Siamo consapevoli delle condizioni economiche in cui versa l’ente, e di conseguenza delle difficoltà nell’impegnare risorse per andare incontro a tutte le esigenze del nostro Comune. Ma, seppur apprezzando lo sforzo che sta portando avanti da mesi la Commissione Straordinaria, non possiamo certamente continuare a restare in silenzio difronte ad una situazione che viepiù il carattere di un’emergenza drammaticamente ampia. Ed a nostro avviso la situazione richiede il contributo  di tutti fuori ed al di sopra delle appartenenze ma, soprattutto ed in primo luogo, un cambio di passo chiaro e forte da parte dei Commissari nel gestire l’Ente, dentro e fuori il Palazzo Comunale. 

Per il Partito Democratico prevale l’intento primario di farsi carico, nonché portavoce, dei numerosi problemi e di possibili risoluzioni utili a migliorare la quotidianità del nostro Paese.

Troppi disservizi hanno caratterizzato la stagione estiva appena conclusa, ancora visibili in questo mese di settembre sicuramente alleggerito dalla “emergenza presenze”. 

Il Paese è sporco, ha bisogno di manutenzione in ogni sua parte e non abbiamo capito come si vuole affrontare tale emergenza.

Come documentano le foto in allegato, le scuole necessitano all’esterno di una sistemata (la interruzione del servizio scolastico al plesso di via Gran Sasso nei giorni 18 e 19 settembre, a pochi giorni dall’inizio dell’anno scolastico grida all’inefficienza della macchina amministrativa che poteva sistemare gli spazi fuori dall’Edificio in tempo utile), il Porto è un accumulo di rifiuti raccolti da generosi civili, la Pineta Comunale non ha più il percorso per camminare e tutte gli angoli picnic distrutti, le spiagge sporche in Agosto che rischiano di diventare una nuova isola ecologica, l’immondizia inizia a non essere raccolta regolarmente in alcuni punti della cittadina, il lungomare presenta scarsa attenzione e segni evidenti di deterioramento; l’ex mercato coperto, per il quale sono state malspese importanti risorse pubbliche per la loro trasformazione in asilo nido, è diventato un centro di stoccaggio di rifiuti in un centro urbano non periferico, funzionari e dirigenti comunali (alcuni) poco rispettano la deontologia professionale di competenza e ordinariamente disattendono il bene comune. Per non parlare poi delle zone periferiche, completamente trascurate e visibilmente in ginocchio. 

Qual è la strategia d’azione? Ed a che punto siamo con la riorganizzazione della macchina amministrativa tutta?

Il PD inoltre chiede anche a che punto siamo con la riorganizzazione dei settori già portati all’attenzione della Commissione Straordinaria nel Marzo 2018: Fiscalità Locale, Trasparenza Amministrativa, Politiche Sociali, Cultura, Urbanistica, Ambiente e Lavori Pubblici. Esiste, agli atti del Comune, un protocollo del PD in cui fornisce una propria visione e fa una proposta per affrontare le emergenze dei settori.

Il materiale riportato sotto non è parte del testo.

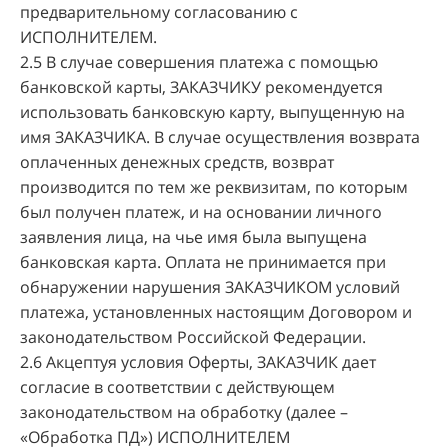
предварительному согласованию с
ИСПОЛНИТЕЛЕМ.
2.5 В случае совершения платежа с помощью
банковской карты, ЗАКАЗЧИКУ рекомендуется
использовать банковскую карту, выпущенную на
имя ЗАКАЗЧИКА. В случае осуществления возврата
оплаченных денежных средств, возврат
производится по тем же реквизитам, по которым
был получен платеж, и на основании личного
заявления лица, на чье имя была выпущена
банковская карта. Оплата не принимается при
обнаружении нарушения ЗАКАЗЧИКОМ условий
платежа, установленных настоящим Договором и
законодательством Российской Федерации.
2.6 Акцептуя условия Оферты, ЗАКАЗЧИК дает
согласие в соответствии с действующем
законодательством на обработку (далее –
«Обработка ПД») ИСПОЛНИТЕЛЕМ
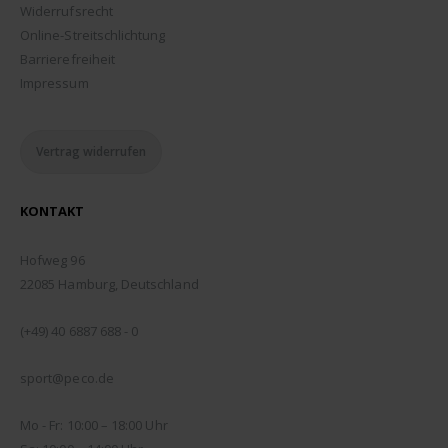
Widerrufsrecht
Online-Streitschlichtung
Barrierefreiheit
Impressum
Vertrag widerrufen
KONTAKT
ADDRESSE:
Hofweg 96
22085 Hamburg, Deutschland
TELEFON:
(+49) 40 6887 688 - 0
EMAIL:
sport@peco.de
ÖFFNUNGSZEITEN:
Mo - Fr: 10:00 – 18:00 Uhr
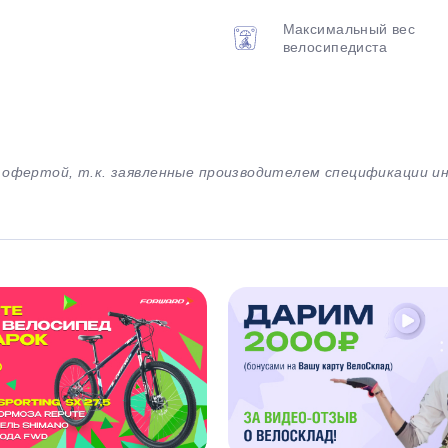
Максимальный вес
велосипедиста
й офертой, т.к. заявленные производителем спецификации 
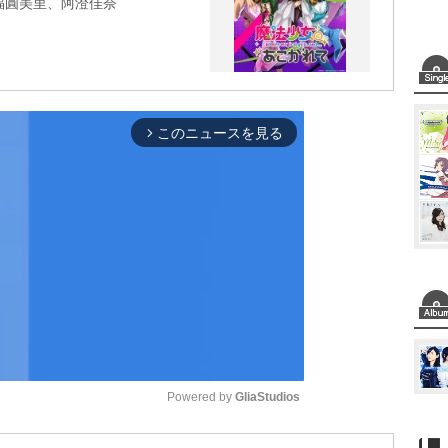
福圓美里、阿澄佳奈
このニュースを見る
arrow_forward_ios
Powered by 
GliaStudios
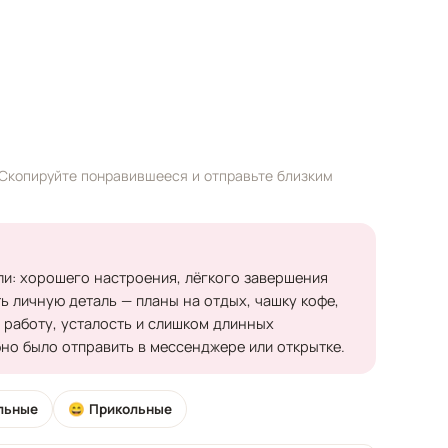
 Скопируйте понравившееся и отправьте близким
ли: хорошего настроения, лёгкого завершения
ь личную деталь — планы на отдых, чашку кофе,
о работу, усталость и слишком длинных
бно было отправить в мессенджере или открытке.
льные
😄 Прикольные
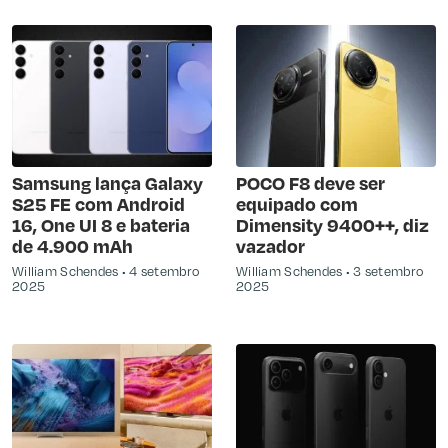
Samsung lança Galaxy
POCO F8 deve ser
S25 FE com Android
equipado com
16, One UI 8 e bateria
Dimensity 9400++, diz
de 4.900 mAh
vazador
William Schendes
4 setembro
William Schendes
3 setembro
2025
2025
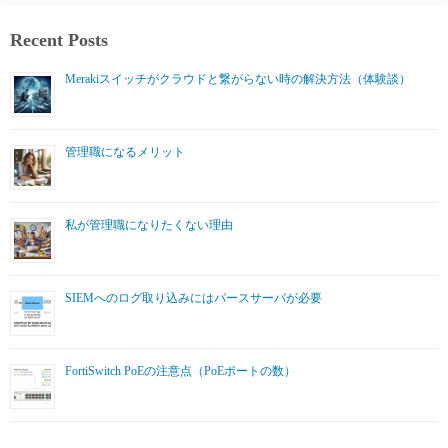
Recent Posts
Merakiスイッチがクラウドと繋がらない時の解決方法（体験談）
管理職になるメリット
私が管理職になりたくない理由
SIEMへのログ取り込みにはパースサーバが必要
FortiSwitch PoEの注意点（PoEポートの数）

Ringraziamo la Commissione Prefettizia Straordinaria che attraverso questo nostro appello saprà cogliere la nostra critica come costruttiva, con la speranza che venga colto il senso per quello che realmente è lo spirito di tale attenzione, e cioè  essere impegnati verso un Bene Comune che sia in grado di far crescere Cirò Marina facendola uscire da una situazione assai difficile e preoccupante.